Max Grossman, the former vice chair of the El Paso County Historical Commission, says his removal – and the removal of commission chair Bernie Sargent – by the County Commissioners Court on Monday was a betrayal and political.
El Paso County Judge Escobar says it was neither, but it was time for a change.
Whatever it was, the removal of two leaders who have had much to do with raising the profile and interest in historic preservation in El Paso represented a drastic change in what had been a close alliance with the county.
While the move may have been surprising and unexpected, Escobar said, no member of an appointed board owns the position.
“That’s the nature of board appointments,” she said.
“This one comes up every two years. No one’s position is certain when his or her term expires.
“We had a large number of new applications, which was a surprise to me. I thought that everything that’s happened would have had the opposite effect. I also believe fresh voices and fresh eyes are a good thing.”
Sargent and Grossman have helped lead the opposition to the city’s plan to build a $180-million arena just south of the convention center in an historic Union Plaza neighborhood.
After a closed-door executive session to discuss appointments to the all-volunteer historical commission, Commissioners Court emerged Monday and, without discussion, approved 25 people to new two-year terms.
In doing so, the county expanded the historical commission from 22 to 25 members and appointed 11 of the 16 members who applied – not including Sargent, Grossman, and another long-time member, Rodney Linkous.
Sargent, who’s been a member of the historical commissioner for 17 years, 13 of them as chair, estimates he has put in 33,000 hours of volunteer service to the commission during his tenure.
Deeply disappointed by the action, Sargent said he’ll now have a lot more time to devote to the 13 other boards he’s on and other historical activities for which he is well known.
None of the new appointees, he said, have been active in historical preservation and Escobar was never interested enough to attend any of their meetings.
Grossman, a UTEP assistant professor of art history who’s served on the commission for seven years, isn’t going quietly.
For starters, he’s taken over the historical commission’s Facebook site, which he said he started and which now has almost 38,000 followers. The site is now called El Paso History Alliance.
He posted an open letter on the site last week, saying, “We were humiliated and disgraced by our county leaders, particularly Commissioner Vince Perez and Judge Veronica Escobar, who were absolutely committed to dismissing us.
“And no, it was not just our procedural violations that led to this outcome.”
He said he thinks it had more to do with the politics surrounding the arena than the Texas Rangers investigating whether 16 members of the commission violated the Open Meeting Act by responding to a text message from Sargent in December asking them if they wanted to meet and take a position on the arena.
Escobar said her opinion that changes on the commission were necessary had nothing to do with the arena or the open meetings issue.
Rather, it was her concerns about Sargent and Grossman’s unwillingness to heed the county’s request to hold off on further meetings until commission members receive training in the Open Meetings Act.

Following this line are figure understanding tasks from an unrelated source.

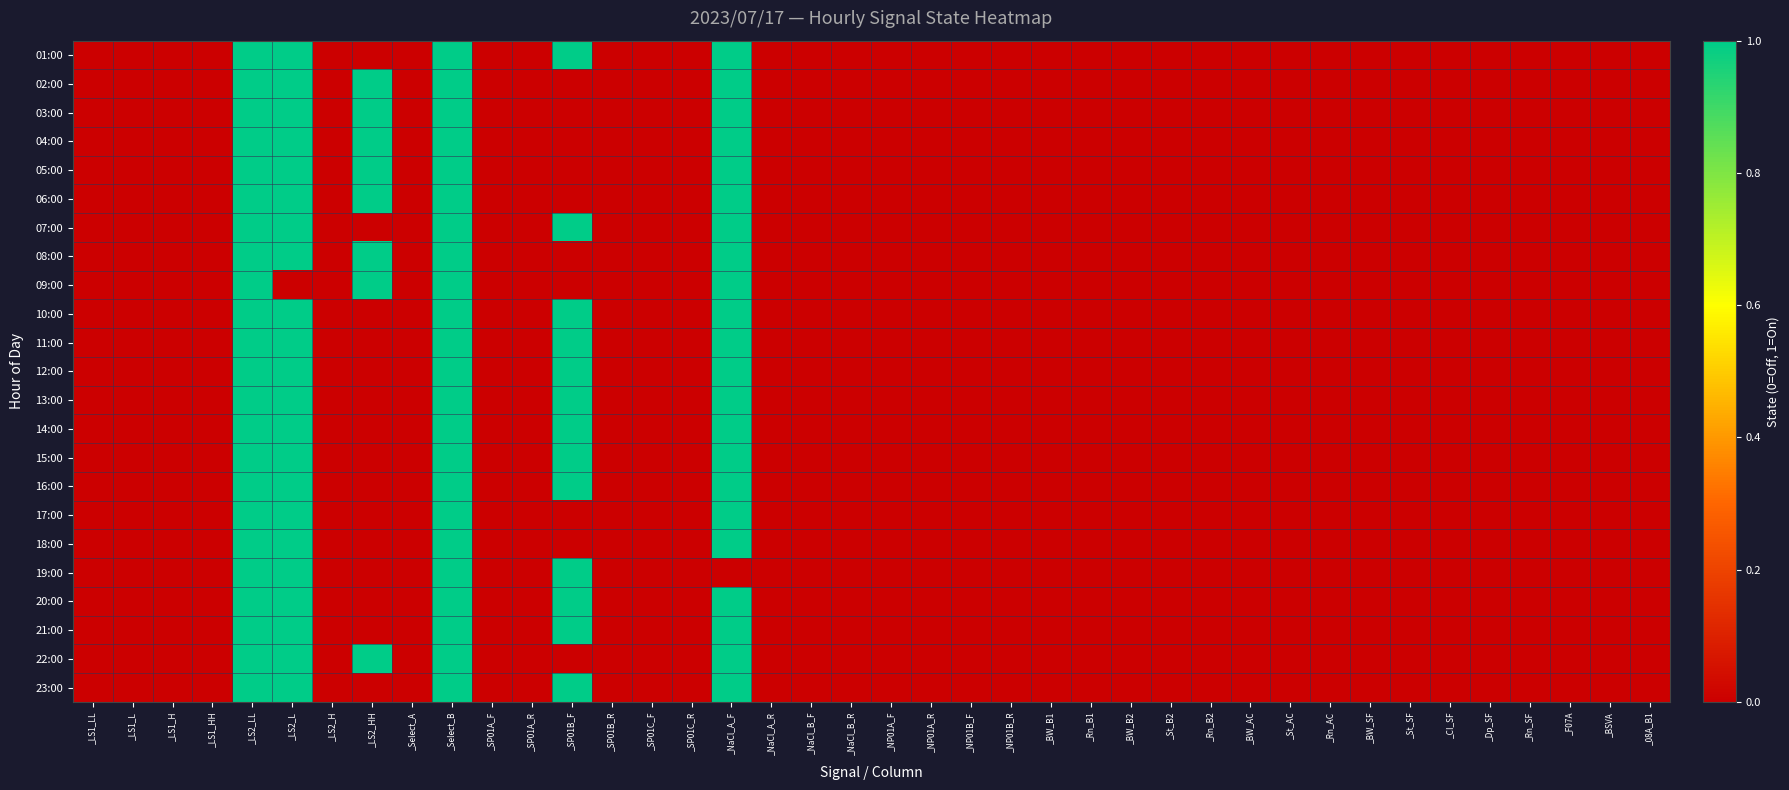

Reading left to right, what are all the values shown in this chart?

01:00: _LS1_LL=0	_LS1_L=0	_LS1_H=0	_LS1_HH=0	_LS2_LL=1	_LS2_L=1	_LS2_H=0	_LS2_HH=0	_Select_A=0	_Select_B=1	_SP01A_F=0	_SP01A_R=0	_SP01B_F=1	_SP01B_R=0	_SP01C_F=0	_SP01C_R=0	_NaCl_A_F=1	_NaCl_A_R=0	_NaCl_B_F=0	_NaCl_B_R=0	_NP01A_F=0	_NP01A_R=0	_NP01B_F=0	_NP01B_R=0	_BW_B1=0	_Rn_B1=0	_BW_B2=0	_St_B2=0	_Rn_B2=0	_BW_AC=0	_St_AC=0	_Rn_AC=0	_BW_SF=0	_St_SF=0	_CI_SF=0	_Dp_SF=0	_Rn_SF=0	_F07A=0	_BSVA=0	_08A_B1=0
02:00: _LS1_LL=0	_LS1_L=0	_LS1_H=0	_LS1_HH=0	_LS2_LL=1	_LS2_L=1	_LS2_H=0	_LS2_HH=1	_Select_A=0	_Select_B=1	_SP01A_F=0	_SP01A_R=0	_SP01B_F=0	_SP01B_R=0	_SP01C_F=0	_SP01C_R=0	_NaCl_A_F=1	_NaCl_A_R=0	_NaCl_B_F=0	_NaCl_B_R=0	_NP01A_F=0	_NP01A_R=0	_NP01B_F=0	_NP01B_R=0	_BW_B1=0	_Rn_B1=0	_BW_B2=0	_St_B2=0	_Rn_B2=0	_BW_AC=0	_St_AC=0	_Rn_AC=0	_BW_SF=0	_St_SF=0	_CI_SF=0	_Dp_SF=0	_Rn_SF=0	_F07A=0	_BSVA=0	_08A_B1=0
03:00: _LS1_LL=0	_LS1_L=0	_LS1_H=0	_LS1_HH=0	_LS2_LL=1	_LS2_L=1	_LS2_H=0	_LS2_HH=1	_Select_A=0	_Select_B=1	_SP01A_F=0	_SP01A_R=0	_SP01B_F=0	_SP01B_R=0	_SP01C_F=0	_SP01C_R=0	_NaCl_A_F=1	_NaCl_A_R=0	_NaCl_B_F=0	_NaCl_B_R=0	_NP01A_F=0	_NP01A_R=0	_NP01B_F=0	_NP01B_R=0	_BW_B1=0	_Rn_B1=0	_BW_B2=0	_St_B2=0	_Rn_B2=0	_BW_AC=0	_St_AC=0	_Rn_AC=0	_BW_SF=0	_St_SF=0	_CI_SF=0	_Dp_SF=0	_Rn_SF=0	_F07A=0	_BSVA=0	_08A_B1=0
04:00: _LS1_LL=0	_LS1_L=0	_LS1_H=0	_LS1_HH=0	_LS2_LL=1	_LS2_L=1	_LS2_H=0	_LS2_HH=1	_Select_A=0	_Select_B=1	_SP01A_F=0	_SP01A_R=0	_SP01B_F=0	_SP01B_R=0	_SP01C_F=0	_SP01C_R=0	_NaCl_A_F=1	_NaCl_A_R=0	_NaCl_B_F=0	_NaCl_B_R=0	_NP01A_F=0	_NP01A_R=0	_NP01B_F=0	_NP01B_R=0	_BW_B1=0	_Rn_B1=0	_BW_B2=0	_St_B2=0	_Rn_B2=0	_BW_AC=0	_St_AC=0	_Rn_AC=0	_BW_SF=0	_St_SF=0	_CI_SF=0	_Dp_SF=0	_Rn_SF=0	_F07A=0	_BSVA=0	_08A_B1=0
05:00: _LS1_LL=0	_LS1_L=0	_LS1_H=0	_LS1_HH=0	_LS2_LL=1	_LS2_L=1	_LS2_H=0	_LS2_HH=1	_Select_A=0	_Select_B=1	_SP01A_F=0	_SP01A_R=0	_SP01B_F=0	_SP01B_R=0	_SP01C_F=0	_SP01C_R=0	_NaCl_A_F=1	_NaCl_A_R=0	_NaCl_B_F=0	_NaCl_B_R=0	_NP01A_F=0	_NP01A_R=0	_NP01B_F=0	_NP01B_R=0	_BW_B1=0	_Rn_B1=0	_BW_B2=0	_St_B2=0	_Rn_B2=0	_BW_AC=0	_St_AC=0	_Rn_AC=0	_BW_SF=0	_St_SF=0	_CI_SF=0	_Dp_SF=0	_Rn_SF=0	_F07A=0	_BSVA=0	_08A_B1=0
06:00: _LS1_LL=0	_LS1_L=0	_LS1_H=0	_LS1_HH=0	_LS2_LL=1	_LS2_L=1	_LS2_H=0	_LS2_HH=1	_Select_A=0	_Select_B=1	_SP01A_F=0	_SP01A_R=0	_SP01B_F=0	_SP01B_R=0	_SP01C_F=0	_SP01C_R=0	_NaCl_A_F=1	_NaCl_A_R=0	_NaCl_B_F=0	_NaCl_B_R=0	_NP01A_F=0	_NP01A_R=0	_NP01B_F=0	_NP01B_R=0	_BW_B1=0	_Rn_B1=0	_BW_B2=0	_St_B2=0	_Rn_B2=0	_BW_AC=0	_St_AC=0	_Rn_AC=0	_BW_SF=0	_St_SF=0	_CI_SF=0	_Dp_SF=0	_Rn_SF=0	_F07A=0	_BSVA=0	_08A_B1=0
07:00: _LS1_LL=0	_LS1_L=0	_LS1_H=0	_LS1_HH=0	_LS2_LL=1	_LS2_L=1	_LS2_H=0	_LS2_HH=0	_Select_A=0	_Select_B=1	_SP01A_F=0	_SP01A_R=0	_SP01B_F=1	_SP01B_R=0	_SP01C_F=0	_SP01C_R=0	_NaCl_A_F=1	_NaCl_A_R=0	_NaCl_B_F=0	_NaCl_B_R=0	_NP01A_F=0	_NP01A_R=0	_NP01B_F=0	_NP01B_R=0	_BW_B1=0	_Rn_B1=0	_BW_B2=0	_St_B2=0	_Rn_B2=0	_BW_AC=0	_St_AC=0	_Rn_AC=0	_BW_SF=0	_St_SF=0	_CI_SF=0	_Dp_SF=0	_Rn_SF=0	_F07A=0	_BSVA=0	_08A_B1=0
08:00: _LS1_LL=0	_LS1_L=0	_LS1_H=0	_LS1_HH=0	_LS2_LL=1	_LS2_L=1	_LS2_H=0	_LS2_HH=1	_Select_A=0	_Select_B=1	_SP01A_F=0	_SP01A_R=0	_SP01B_F=0	_SP01B_R=0	_SP01C_F=0	_SP01C_R=0	_NaCl_A_F=1	_NaCl_A_R=0	_NaCl_B_F=0	_NaCl_B_R=0	_NP01A_F=0	_NP01A_R=0	_NP01B_F=0	_NP01B_R=0	_BW_B1=0	_Rn_B1=0	_BW_B2=0	_St_B2=0	_Rn_B2=0	_BW_AC=0	_St_AC=0	_Rn_AC=0	_BW_SF=0	_St_SF=0	_CI_SF=0	_Dp_SF=0	_Rn_SF=0	_F07A=0	_BSVA=0	_08A_B1=0
09:00: _LS1_LL=0	_LS1_L=0	_LS1_H=0	_LS1_HH=0	_LS2_LL=1	_LS2_L=0	_LS2_H=0	_LS2_HH=1	_Select_A=0	_Select_B=1	_SP01A_F=0	_SP01A_R=0	_SP01B_F=0	_SP01B_R=0	_SP01C_F=0	_SP01C_R=0	_NaCl_A_F=1	_NaCl_A_R=0	_NaCl_B_F=0	_NaCl_B_R=0	_NP01A_F=0	_NP01A_R=0	_NP01B_F=0	_NP01B_R=0	_BW_B1=0	_Rn_B1=0	_BW_B2=0	_St_B2=0	_Rn_B2=0	_BW_AC=0	_St_AC=0	_Rn_AC=0	_BW_SF=0	_St_SF=0	_CI_SF=0	_Dp_SF=0	_Rn_SF=0	_F07A=0	_BSVA=0	_08A_B1=0
10:00: _LS1_LL=0	_LS1_L=0	_LS1_H=0	_LS1_HH=0	_LS2_LL=1	_LS2_L=1	_LS2_H=0	_LS2_HH=0	_Select_A=0	_Select_B=1	_SP01A_F=0	_SP01A_R=0	_SP01B_F=1	_SP01B_R=0	_SP01C_F=0	_SP01C_R=0	_NaCl_A_F=1	_NaCl_A_R=0	_NaCl_B_F=0	_NaCl_B_R=0	_NP01A_F=0	_NP01A_R=0	_NP01B_F=0	_NP01B_R=0	_BW_B1=0	_Rn_B1=0	_BW_B2=0	_St_B2=0	_Rn_B2=0	_BW_AC=0	_St_AC=0	_Rn_AC=0	_BW_SF=0	_St_SF=0	_CI_SF=0	_Dp_SF=0	_Rn_SF=0	_F07A=0	_BSVA=0	_08A_B1=0
11:00: _LS1_LL=0	_LS1_L=0	_LS1_H=0	_LS1_HH=0	_LS2_LL=1	_LS2_L=1	_LS2_H=0	_LS2_HH=0	_Select_A=0	_Select_B=1	_SP01A_F=0	_SP01A_R=0	_SP01B_F=1	_SP01B_R=0	_SP01C_F=0	_SP01C_R=0	_NaCl_A_F=1	_NaCl_A_R=0	_NaCl_B_F=0	_NaCl_B_R=0	_NP01A_F=0	_NP01A_R=0	_NP01B_F=0	_NP01B_R=0	_BW_B1=0	_Rn_B1=0	_BW_B2=0	_St_B2=0	_Rn_B2=0	_BW_AC=0	_St_AC=0	_Rn_AC=0	_BW_SF=0	_St_SF=0	_CI_SF=0	_Dp_SF=0	_Rn_SF=0	_F07A=0	_BSVA=0	_08A_B1=0
12:00: _LS1_LL=0	_LS1_L=0	_LS1_H=0	_LS1_HH=0	_LS2_LL=1	_LS2_L=1	_LS2_H=0	_LS2_HH=0	_Select_A=0	_Select_B=1	_SP01A_F=0	_SP01A_R=0	_SP01B_F=1	_SP01B_R=0	_SP01C_F=0	_SP01C_R=0	_NaCl_A_F=1	_NaCl_A_R=0	_NaCl_B_F=0	_NaCl_B_R=0	_NP01A_F=0	_NP01A_R=0	_NP01B_F=0	_NP01B_R=0	_BW_B1=0	_Rn_B1=0	_BW_B2=0	_St_B2=0	_Rn_B2=0	_BW_AC=0	_St_AC=0	_Rn_AC=0	_BW_SF=0	_St_SF=0	_CI_SF=0	_Dp_SF=0	_Rn_SF=0	_F07A=0	_BSVA=0	_08A_B1=0
13:00: _LS1_LL=0	_LS1_L=0	_LS1_H=0	_LS1_HH=0	_LS2_LL=1	_LS2_L=1	_LS2_H=0	_LS2_HH=0	_Select_A=0	_Select_B=1	_SP01A_F=0	_SP01A_R=0	_SP01B_F=1	_SP01B_R=0	_SP01C_F=0	_SP01C_R=0	_NaCl_A_F=1	_NaCl_A_R=0	_NaCl_B_F=0	_NaCl_B_R=0	_NP01A_F=0	_NP01A_R=0	_NP01B_F=0	_NP01B_R=0	_BW_B1=0	_Rn_B1=0	_BW_B2=0	_St_B2=0	_Rn_B2=0	_BW_AC=0	_St_AC=0	_Rn_AC=0	_BW_SF=0	_St_SF=0	_CI_SF=0	_Dp_SF=0	_Rn_SF=0	_F07A=0	_BSVA=0	_08A_B1=0
14:00: _LS1_LL=0	_LS1_L=0	_LS1_H=0	_LS1_HH=0	_LS2_LL=1	_LS2_L=1	_LS2_H=0	_LS2_HH=0	_Select_A=0	_Select_B=1	_SP01A_F=0	_SP01A_R=0	_SP01B_F=1	_SP01B_R=0	_SP01C_F=0	_SP01C_R=0	_NaCl_A_F=1	_NaCl_A_R=0	_NaCl_B_F=0	_NaCl_B_R=0	_NP01A_F=0	_NP01A_R=0	_NP01B_F=0	_NP01B_R=0	_BW_B1=0	_Rn_B1=0	_BW_B2=0	_St_B2=0	_Rn_B2=0	_BW_AC=0	_St_AC=0	_Rn_AC=0	_BW_SF=0	_St_SF=0	_CI_SF=0	_Dp_SF=0	_Rn_SF=0	_F07A=0	_BSVA=0	_08A_B1=0
15:00: _LS1_LL=0	_LS1_L=0	_LS1_H=0	_LS1_HH=0	_LS2_LL=1	_LS2_L=1	_LS2_H=0	_LS2_HH=0	_Select_A=0	_Select_B=1	_SP01A_F=0	_SP01A_R=0	_SP01B_F=1	_SP01B_R=0	_SP01C_F=0	_SP01C_R=0	_NaCl_A_F=1	_NaCl_A_R=0	_NaCl_B_F=0	_NaCl_B_R=0	_NP01A_F=0	_NP01A_R=0	_NP01B_F=0	_NP01B_R=0	_BW_B1=0	_Rn_B1=0	_BW_B2=0	_St_B2=0	_Rn_B2=0	_BW_AC=0	_St_AC=0	_Rn_AC=0	_BW_SF=0	_St_SF=0	_CI_SF=0	_Dp_SF=0	_Rn_SF=0	_F07A=0	_BSVA=0	_08A_B1=0
16:00: _LS1_LL=0	_LS1_L=0	_LS1_H=0	_LS1_HH=0	_LS2_LL=1	_LS2_L=1	_LS2_H=0	_LS2_HH=0	_Select_A=0	_Select_B=1	_SP01A_F=0	_SP01A_R=0	_SP01B_F=1	_SP01B_R=0	_SP01C_F=0	_SP01C_R=0	_NaCl_A_F=1	_NaCl_A_R=0	_NaCl_B_F=0	_NaCl_B_R=0	_NP01A_F=0	_NP01A_R=0	_NP01B_F=0	_NP01B_R=0	_BW_B1=0	_Rn_B1=0	_BW_B2=0	_St_B2=0	_Rn_B2=0	_BW_AC=0	_St_AC=0	_Rn_AC=0	_BW_SF=0	_St_SF=0	_CI_SF=0	_Dp_SF=0	_Rn_SF=0	_F07A=0	_BSVA=0	_08A_B1=0
17:00: _LS1_LL=0	_LS1_L=0	_LS1_H=0	_LS1_HH=0	_LS2_LL=1	_LS2_L=1	_LS2_H=0	_LS2_HH=0	_Select_A=0	_Select_B=1	_SP01A_F=0	_SP01A_R=0	_SP01B_F=0	_SP01B_R=0	_SP01C_F=0	_SP01C_R=0	_NaCl_A_F=1	_NaCl_A_R=0	_NaCl_B_F=0	_NaCl_B_R=0	_NP01A_F=0	_NP01A_R=0	_NP01B_F=0	_NP01B_R=0	_BW_B1=0	_Rn_B1=0	_BW_B2=0	_St_B2=0	_Rn_B2=0	_BW_AC=0	_St_AC=0	_Rn_AC=0	_BW_SF=0	_St_SF=0	_CI_SF=0	_Dp_SF=0	_Rn_SF=0	_F07A=0	_BSVA=0	_08A_B1=0
18:00: _LS1_LL=0	_LS1_L=0	_LS1_H=0	_LS1_HH=0	_LS2_LL=1	_LS2_L=1	_LS2_H=0	_LS2_HH=0	_Select_A=0	_Select_B=1	_SP01A_F=0	_SP01A_R=0	_SP01B_F=0	_SP01B_R=0	_SP01C_F=0	_SP01C_R=0	_NaCl_A_F=1	_NaCl_A_R=0	_NaCl_B_F=0	_NaCl_B_R=0	_NP01A_F=0	_NP01A_R=0	_NP01B_F=0	_NP01B_R=0	_BW_B1=0	_Rn_B1=0	_BW_B2=0	_St_B2=0	_Rn_B2=0	_BW_AC=0	_St_AC=0	_Rn_AC=0	_BW_SF=0	_St_SF=0	_CI_SF=0	_Dp_SF=0	_Rn_SF=0	_F07A=0	_BSVA=0	_08A_B1=0
19:00: _LS1_LL=0	_LS1_L=0	_LS1_H=0	_LS1_HH=0	_LS2_LL=1	_LS2_L=1	_LS2_H=0	_LS2_HH=0	_Select_A=0	_Select_B=1	_SP01A_F=0	_SP01A_R=0	_SP01B_F=1	_SP01B_R=0	_SP01C_F=0	_SP01C_R=0	_NaCl_A_F=0	_NaCl_A_R=0	_NaCl_B_F=0	_NaCl_B_R=0	_NP01A_F=0	_NP01A_R=0	_NP01B_F=0	_NP01B_R=0	_BW_B1=0	_Rn_B1=0	_BW_B2=0	_St_B2=0	_Rn_B2=0	_BW_AC=0	_St_AC=0	_Rn_AC=0	_BW_SF=0	_St_SF=0	_CI_SF=0	_Dp_SF=0	_Rn_SF=0	_F07A=0	_BSVA=0	_08A_B1=0
20:00: _LS1_LL=0	_LS1_L=0	_LS1_H=0	_LS1_HH=0	_LS2_LL=1	_LS2_L=1	_LS2_H=0	_LS2_HH=0	_Select_A=0	_Select_B=1	_SP01A_F=0	_SP01A_R=0	_SP01B_F=1	_SP01B_R=0	_SP01C_F=0	_SP01C_R=0	_NaCl_A_F=1	_NaCl_A_R=0	_NaCl_B_F=0	_NaCl_B_R=0	_NP01A_F=0	_NP01A_R=0	_NP01B_F=0	_NP01B_R=0	_BW_B1=0	_Rn_B1=0	_BW_B2=0	_St_B2=0	_Rn_B2=0	_BW_AC=0	_St_AC=0	_Rn_AC=0	_BW_SF=0	_St_SF=0	_CI_SF=0	_Dp_SF=0	_Rn_SF=0	_F07A=0	_BSVA=0	_08A_B1=0
21:00: _LS1_LL=0	_LS1_L=0	_LS1_H=0	_LS1_HH=0	_LS2_LL=1	_LS2_L=1	_LS2_H=0	_LS2_HH=0	_Select_A=0	_Select_B=1	_SP01A_F=0	_SP01A_R=0	_SP01B_F=1	_SP01B_R=0	_SP01C_F=0	_SP01C_R=0	_NaCl_A_F=1	_NaCl_A_R=0	_NaCl_B_F=0	_NaCl_B_R=0	_NP01A_F=0	_NP01A_R=0	_NP01B_F=0	_NP01B_R=0	_BW_B1=0	_Rn_B1=0	_BW_B2=0	_St_B2=0	_Rn_B2=0	_BW_AC=0	_St_AC=0	_Rn_AC=0	_BW_SF=0	_St_SF=0	_CI_SF=0	_Dp_SF=0	_Rn_SF=0	_F07A=0	_BSVA=0	_08A_B1=0
22:00: _LS1_LL=0	_LS1_L=0	_LS1_H=0	_LS1_HH=0	_LS2_LL=1	_LS2_L=1	_LS2_H=0	_LS2_HH=1	_Select_A=0	_Select_B=1	_SP01A_F=0	_SP01A_R=0	_SP01B_F=0	_SP01B_R=0	_SP01C_F=0	_SP01C_R=0	_NaCl_A_F=1	_NaCl_A_R=0	_NaCl_B_F=0	_NaCl_B_R=0	_NP01A_F=0	_NP01A_R=0	_NP01B_F=0	_NP01B_R=0	_BW_B1=0	_Rn_B1=0	_BW_B2=0	_St_B2=0	_Rn_B2=0	_BW_AC=0	_St_AC=0	_Rn_AC=0	_BW_SF=0	_St_SF=0	_CI_SF=0	_Dp_SF=0	_Rn_SF=0	_F07A=0	_BSVA=0	_08A_B1=0
23:00: _LS1_LL=0	_LS1_L=0	_LS1_H=0	_LS1_HH=0	_LS2_LL=1	_LS2_L=1	_LS2_H=0	_LS2_HH=0	_Select_A=0	_Select_B=1	_SP01A_F=0	_SP01A_R=0	_SP01B_F=1	_SP01B_R=0	_SP01C_F=0	_SP01C_R=0	_NaCl_A_F=1	_NaCl_A_R=0	_NaCl_B_F=0	_NaCl_B_R=0	_NP01A_F=0	_NP01A_R=0	_NP01B_F=0	_NP01B_R=0	_BW_B1=0	_Rn_B1=0	_BW_B2=0	_St_B2=0	_Rn_B2=0	_BW_AC=0	_St_AC=0	_Rn_AC=0	_BW_SF=0	_St_SF=0	_CI_SF=0	_Dp_SF=0	_Rn_SF=0	_F07A=0	_BSVA=0	_08A_B1=0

As for the arena site, she said she would like to see the city spare Union Plaza and take another look at the railroad site behind City Hall a mile east of the convention center.
“I can tell you I really respect the work they have done to educate the public about El Paso’s history, and I appreciate their advocacy,” she said. “It’s okay to make mistakes, but it’s quite something else to head down a path that makes your members vulnerable.”
Against the county’s advice, she said, Sargent called a special meeting of the historical commission on Friday, Feb. 3, to formally approve historical designations and marker applications for eight sites, including a historic building in Union Plaza that once served as a Chinese laundry.
Sargent said the meeting was legally called, necessary and that an assistant county attorney was present.
The Texas Historical Commission had postponed action on those markers a week earlier on Jan. 27 in response to questions from the Greater El Paso Chamber of Commerce about the process the county historical commission had previously followed in approving them.